= Gaetano Casanova =

Italian actor and ballet dancer (1697–1733)

Gaetano Casanova (2 April 1697, Parma – 18 December 1733, Venice) was an Italian actor and ballet dancer. His eldest son was the famous adventurer, Giacomo Casanova.

==Biography==
Gaetano Giuseppe Giacomo Casanova was born to Giacomo Casanova and his wife, Anna Roli. His older brother, Giambattista, left home in 1712 and was never heard from again. Gaetano followed suit the following year, having become infatuated with Giovanna Benozzi (1662 - c. 1750), a Commedia dell'arte actress who went by the name of "La Fragoletta" ("The Little Strawberry"). Because of the difference in age, nothing came of it and she married Francesco Balletti, from a family of famous actors, who specialized in the role of Harlequin.

In 1723, he left the troupe and went to Venice, where he found a position at the Teatro San Samuele, owned by the Grimani family. Near the place where he was staying, there was a shoemaker's shop owned by a certain Girolamo Farussi, who had an attractive daughter, known as Zanetta. The following year, against her parents' wishes, she married Gaetano.
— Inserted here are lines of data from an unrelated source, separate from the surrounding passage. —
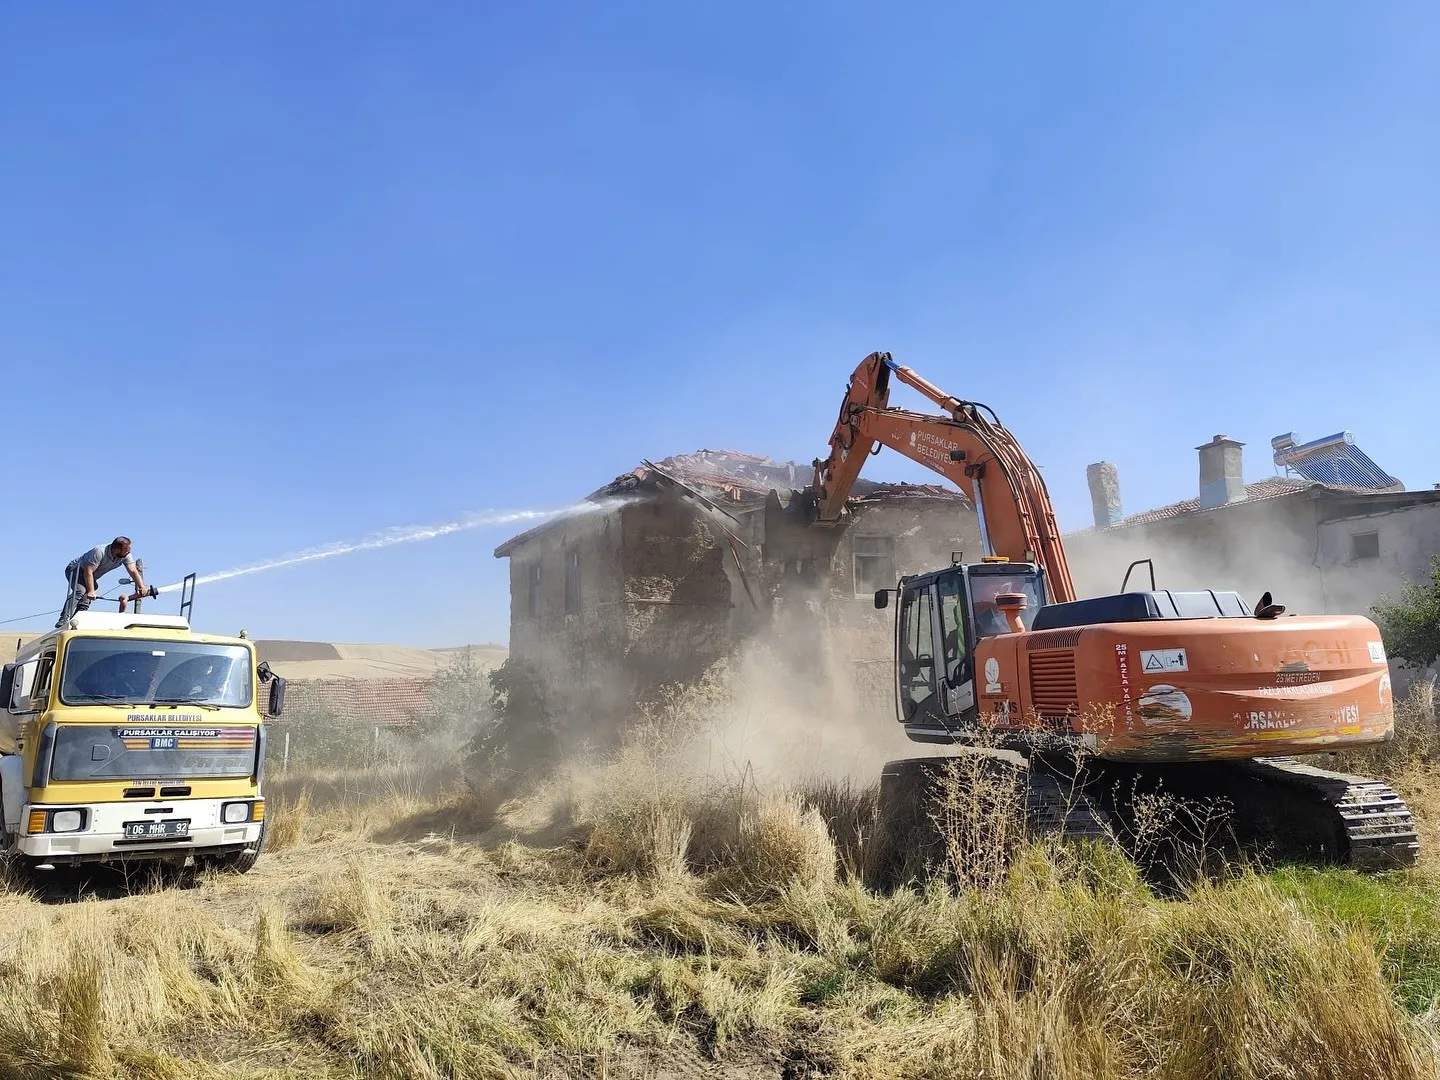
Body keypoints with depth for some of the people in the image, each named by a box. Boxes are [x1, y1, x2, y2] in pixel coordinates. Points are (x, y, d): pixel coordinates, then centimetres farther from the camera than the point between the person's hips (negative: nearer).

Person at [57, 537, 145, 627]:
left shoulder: (126, 555, -16)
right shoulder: (99, 552, -35)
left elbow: (133, 571, -17)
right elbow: (88, 572, -35)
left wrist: (141, 587, -31)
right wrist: (91, 591, -39)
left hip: (91, 577, 7)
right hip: (75, 569, -7)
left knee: (86, 601, -6)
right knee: (80, 591, -31)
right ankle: (64, 619, -37)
Her father died shortly after, from grief, according to Giacomo, and her mother, Marcia, was reconciled to the union only when Gaetano promised that he would not allow Zanetta to become an actress.
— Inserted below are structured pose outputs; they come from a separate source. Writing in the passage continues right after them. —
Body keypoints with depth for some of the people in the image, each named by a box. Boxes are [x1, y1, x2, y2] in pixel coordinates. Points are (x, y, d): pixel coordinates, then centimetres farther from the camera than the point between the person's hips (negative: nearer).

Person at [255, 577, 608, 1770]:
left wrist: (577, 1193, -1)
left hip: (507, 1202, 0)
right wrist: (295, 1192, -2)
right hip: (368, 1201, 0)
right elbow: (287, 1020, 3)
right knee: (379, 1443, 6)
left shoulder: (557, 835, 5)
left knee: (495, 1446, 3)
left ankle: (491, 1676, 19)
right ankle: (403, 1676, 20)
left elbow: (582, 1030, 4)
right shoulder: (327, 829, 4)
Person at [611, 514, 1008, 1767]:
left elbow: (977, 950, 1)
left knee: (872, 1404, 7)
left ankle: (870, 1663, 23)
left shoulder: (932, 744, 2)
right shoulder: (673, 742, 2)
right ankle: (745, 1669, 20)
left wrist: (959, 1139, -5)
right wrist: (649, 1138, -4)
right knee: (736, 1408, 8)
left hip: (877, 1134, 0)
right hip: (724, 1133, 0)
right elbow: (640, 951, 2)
In 1725, their first child, Giacomo, was born. According to Giacomo's memoirs, Gaetano suspected Michele Grimani, the theatre's proprietor, of being the actual father. The next year, despite his promise, he and Zanetta went to London on a tour with a popular Italian acting company, leaving Giacomo in the care of Zanetta's mother. They eventually had five more children; Francesco and Giovanni, who both became painters, Faustina Maddalena (1731–1736), Maria Maddalena (1732–1800) and Gaetano Alvise (1734–1783), who became a priest; born two months after his father died.

In 1733, he developed an abscess on his ear that became infected. He died eight days later. Two days before his death, he called all of his friends and relatives to his bedside, where the Grimanis pledged to take care of his wife and children.